Curently, several labs worldwide have sunk their collective teeth deeply into the project of producing meat in vitro or, to put it into more animal rights friendly terms, meat that has never been part of a complete, living animal. Even though scientists are not yet at the stage of selling it to the public, they’re closer than ever before. In November last year, researchers from the Netherlands announced that they had managed to grow meat in the lab using undifferentiated muscle cells (myoblasts) from a live pig. This announcement was very much to the taste of animal rights organisation PETA, who promised to pay US$1 million to the company who can bring in vitro chicken onto the market by 2012. According to PETA, the amount of prize money equals the number of chickens killed for food in the USA every year.
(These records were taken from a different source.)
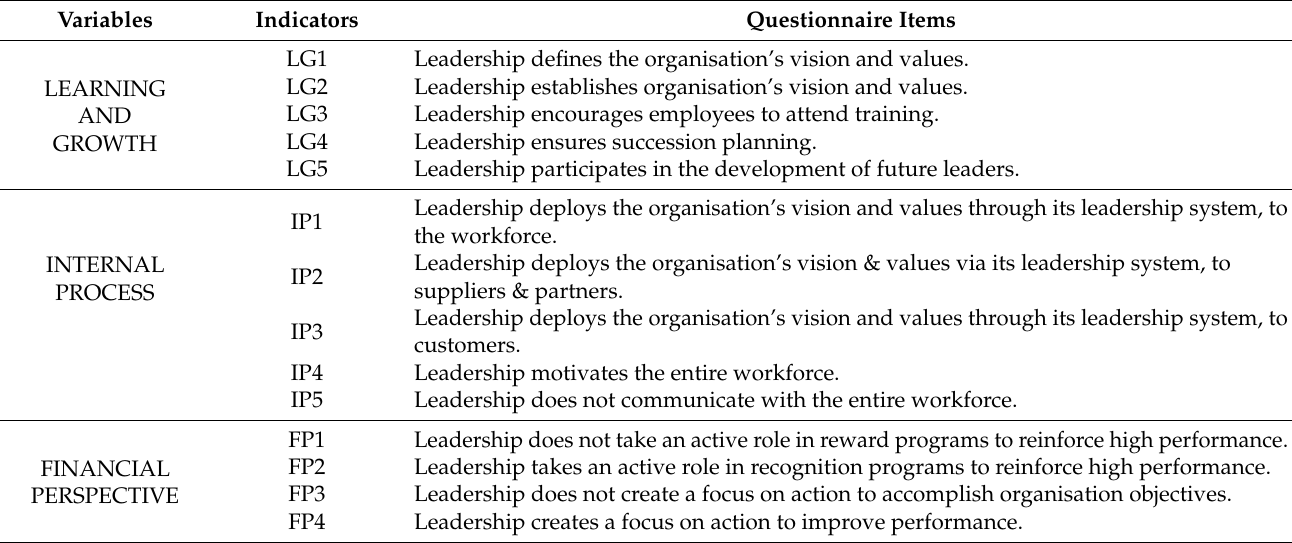
Table A2. Questionnaire items addressing the OP variables and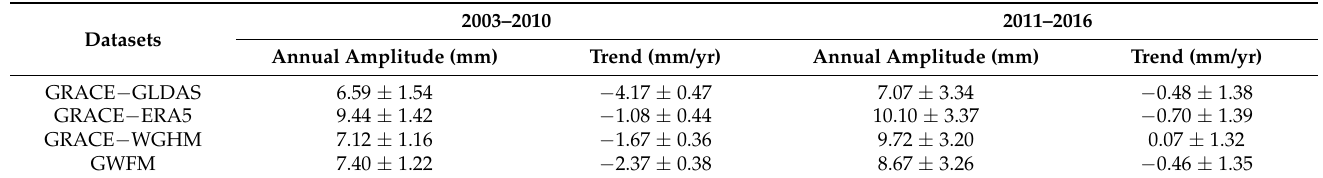
Table 3. Comparison of annual amplitude and trend between GWSA from GRACE − GLDAS, GRACE − ERA5, GRACE − WGHM, and GWFM.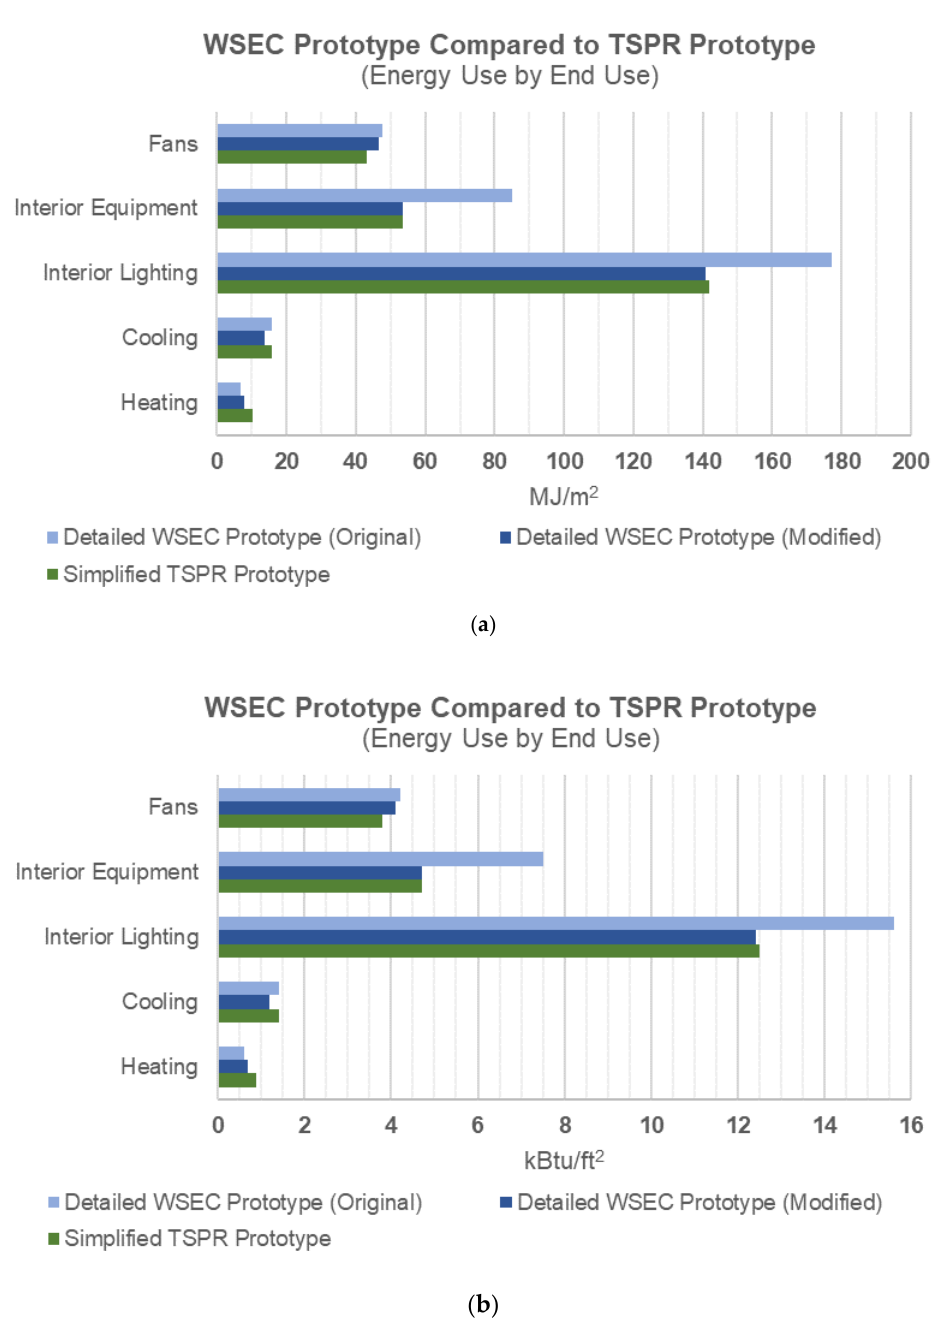
Figure 5. Energy use by end use comparison of the detailed prototype versus simplified TSPR model. ( a ) SI units; ( b ) IP units.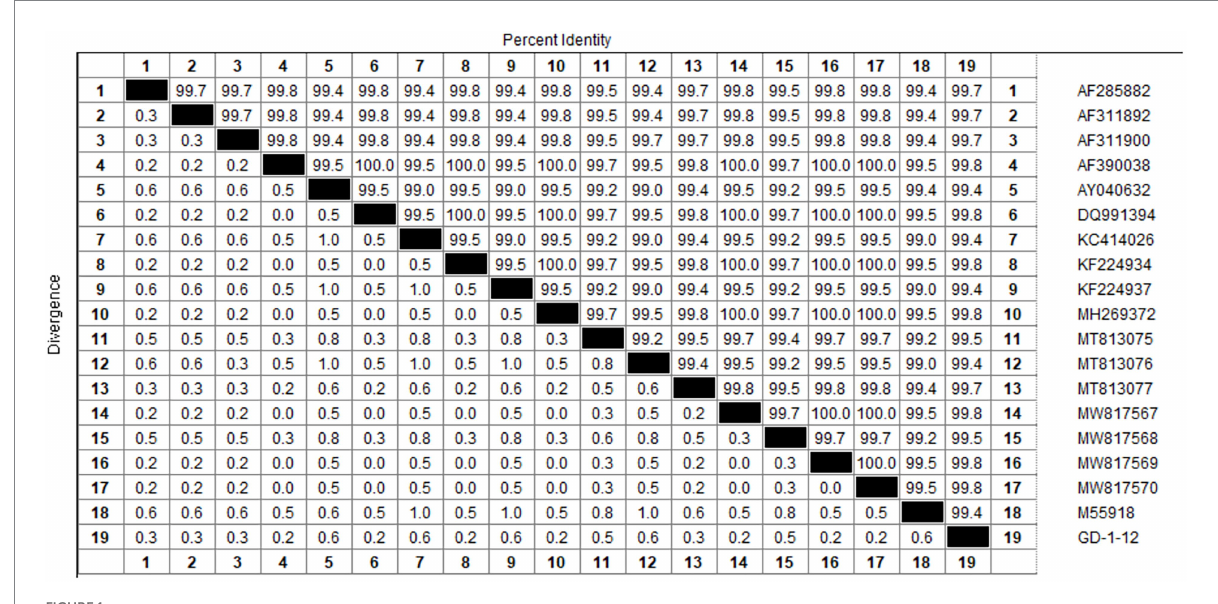
FIGURE 1 The multiple sequence alignment of the CIAV VP2 gene. Multiple sequence alignment using GD-1-12 as the reference strain revealed CIAV VP2 had greater homology than 99.4%. Both MEGAX64 and Megalign of DNASTAR used were default parameters. RAA, recombinase-aided amplification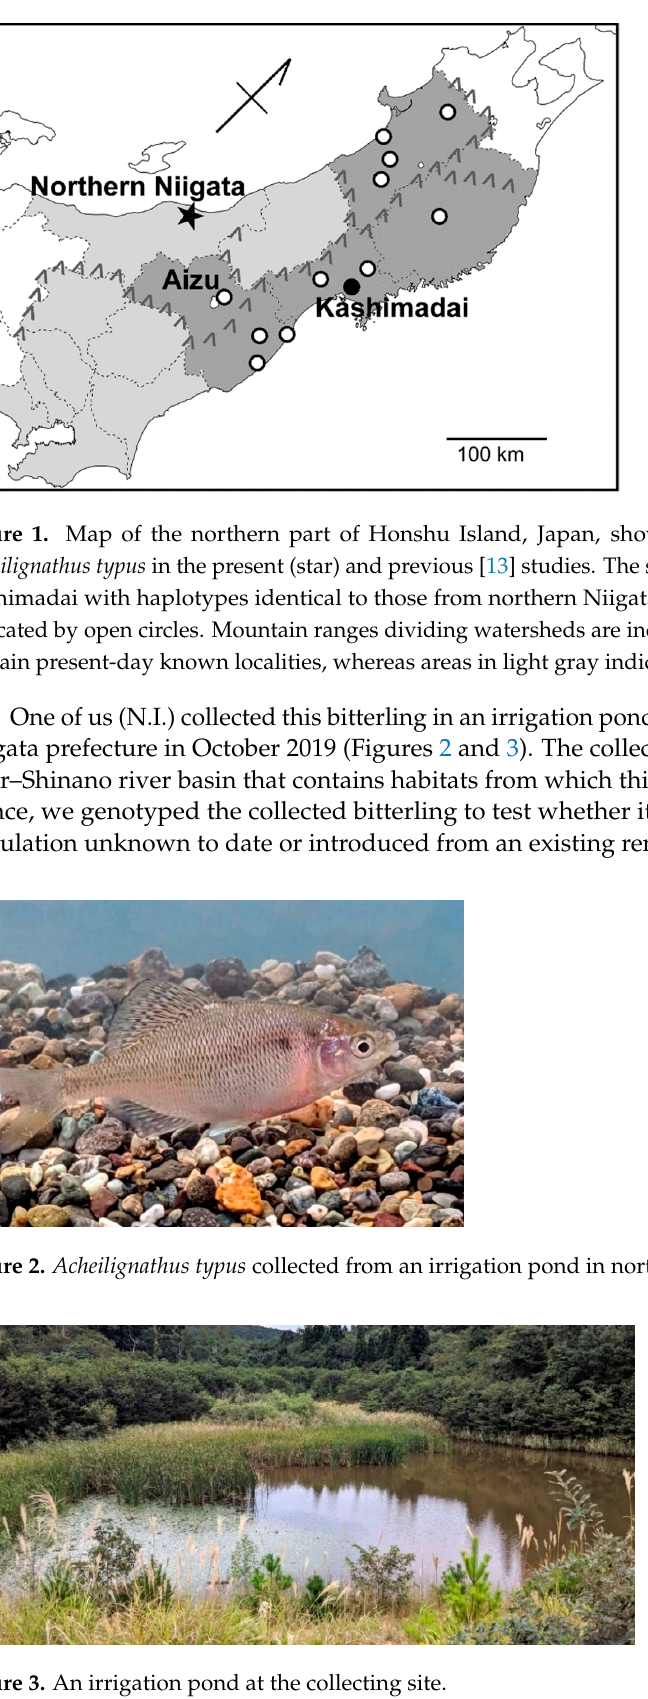
Figure 3. An irrigation pond at the collecting site.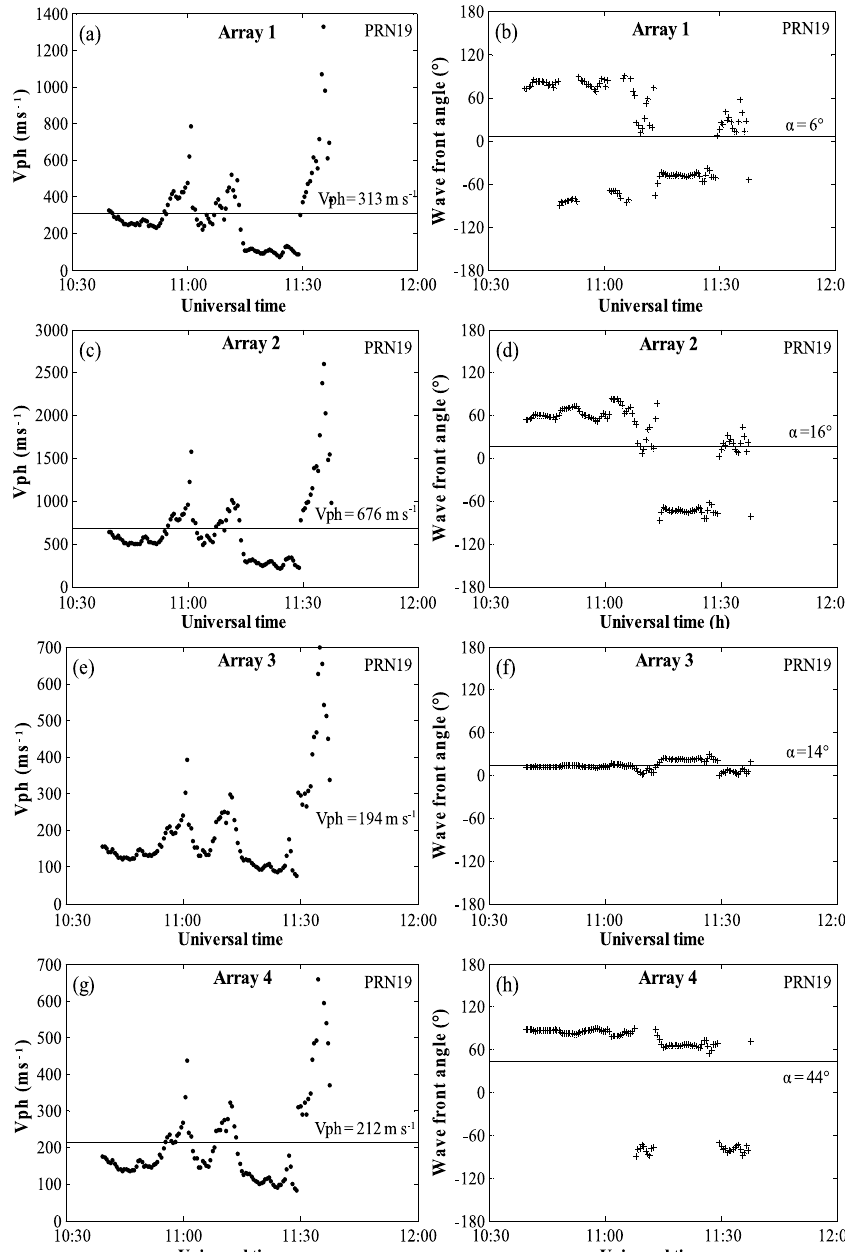
Figure 7. The characteristics of ionospheric disturbances for PRN 19 satellite on 17 March 2015 for four GPS arrays.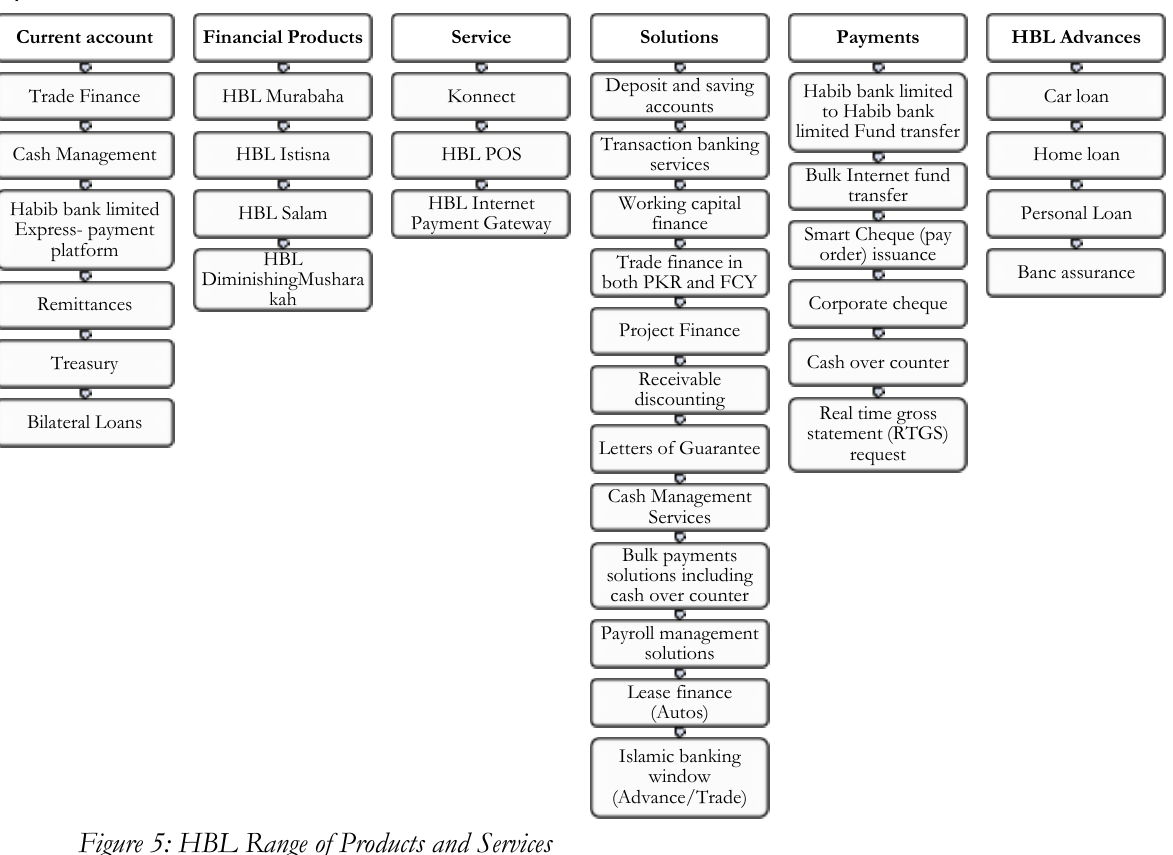
Figure 5: HBL Range of Products and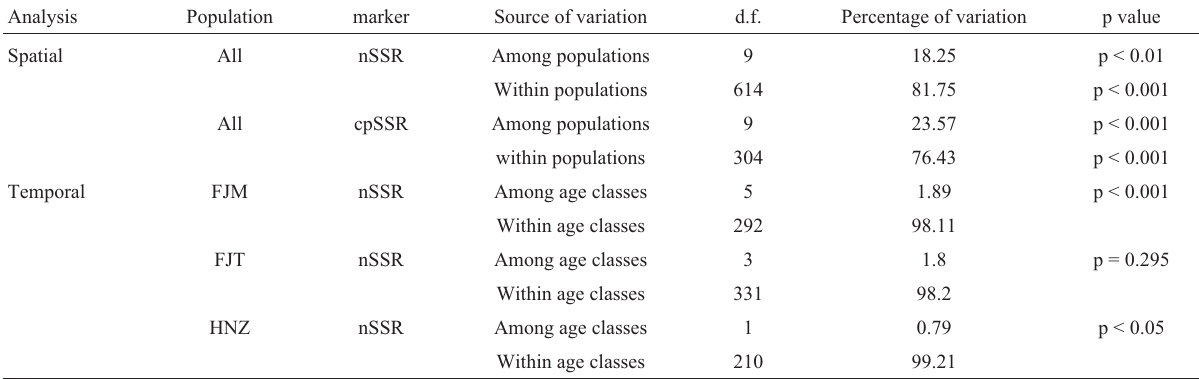
Table 3 - Results from analysis of molecular variance (AMOVA) from nSSR and cpSSR markers for Nothotsuga longibracteata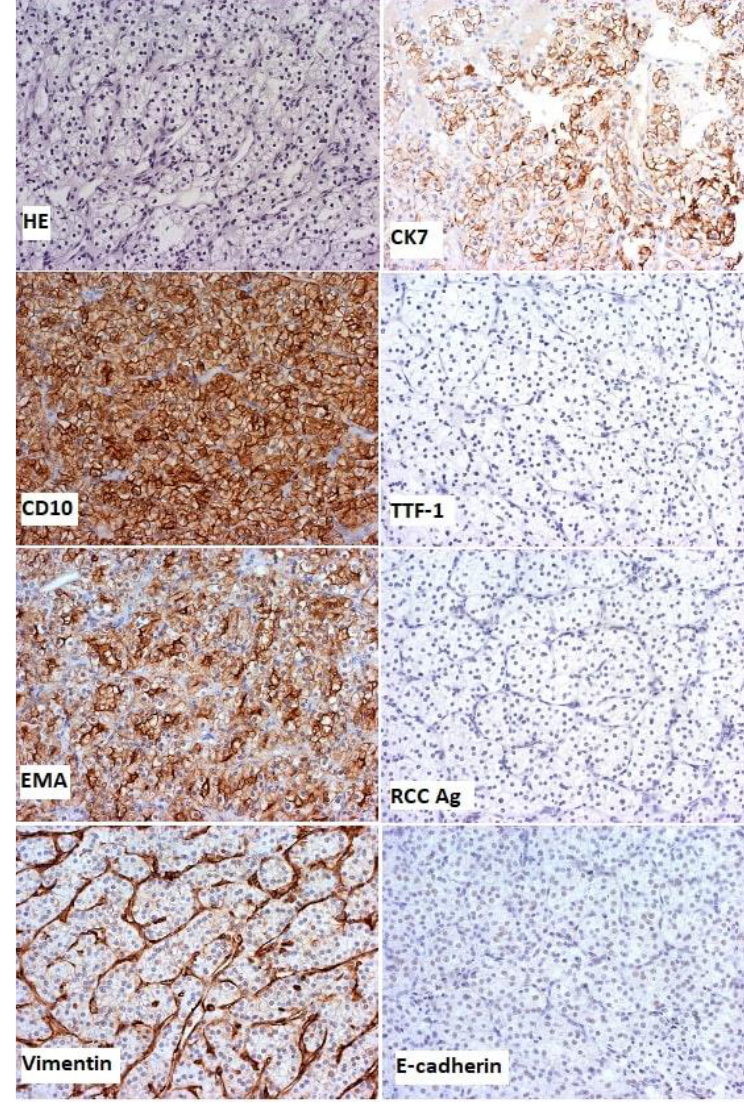
Figure 4. Histological examination, haematoxylin and eosin staining (HE), and immunohistochemical staining with magnification ×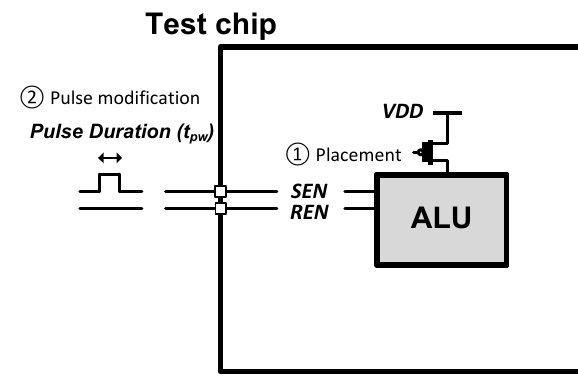
Figure 4. Overview of the proposed two-phase optimization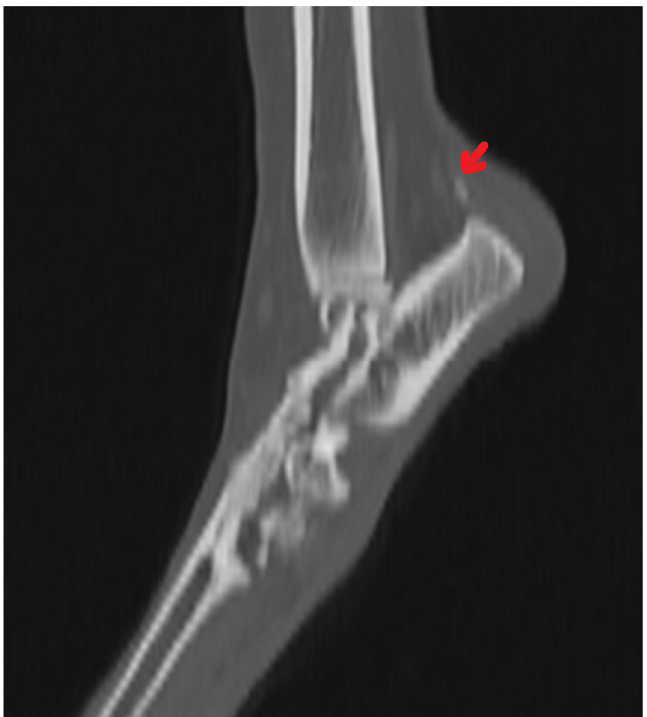
Figure 2. CT image of the mineralization of the Achilles tendon (arrow).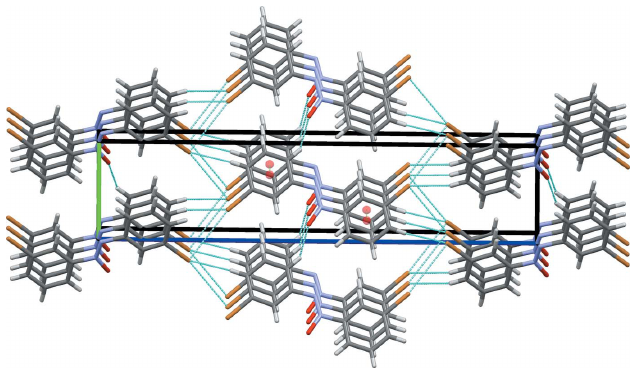
Figure 3 Overall packing of (I) viewed along the a- axis direction. Representative (cid:2) – (cid:2) contacts are shown as dotted green lines with ring centroids drawn as red spheres.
The idea of growing artificial meat has been around for some time already. First, space agency NASA tried to get some in vitro turkey on the plate for long-term astronauts in space, then, in 2000, scientists of the Applied BioScience Research Consortium brought home the bacon, so to speak; they produced the first edible form of artificial meat, fish fillets grown out of goldfish cells. Captain Igloo (aka. Captain Birds Eye for the English) was not amused!
Recent advances from Dutch scientists, including Mark Post from the University of Eindhoven, might lead us to a whole new era of more healthy and environmentally friendly food as lab-grown meat contains no saturated fats or germs and should’ve been cultivated without hormones or antibiotics and the release of copious amounts of methane. The project is beefed up by funds from the Dutch government, who chipped in US$4 million, and the Dutch sausage maker, Stegeman.
There is, however, one major problem, which is so far a little hard to stomach for the scientists. The in vitro muscle tissue resembles more Jell-O than real muscle and, therefore, has to get in shape by exercising. How this is best done, is currently worked out in the labs. And, even though the meat might look good enough to eat, scientists are not yet allowed to take a mouthful.
If the above already sounds a little odd, then get ready for this: it would also be possible to grow meat from extinct animals or you could even grow your own muscle cells for personal consumption, theoretically, that is!
So, will in vitro meat end world hunger or stop the greenhouse effect? In a few years, the world will see whether or not the Dutch researchers have perhaps bitten off a little more than they could chew.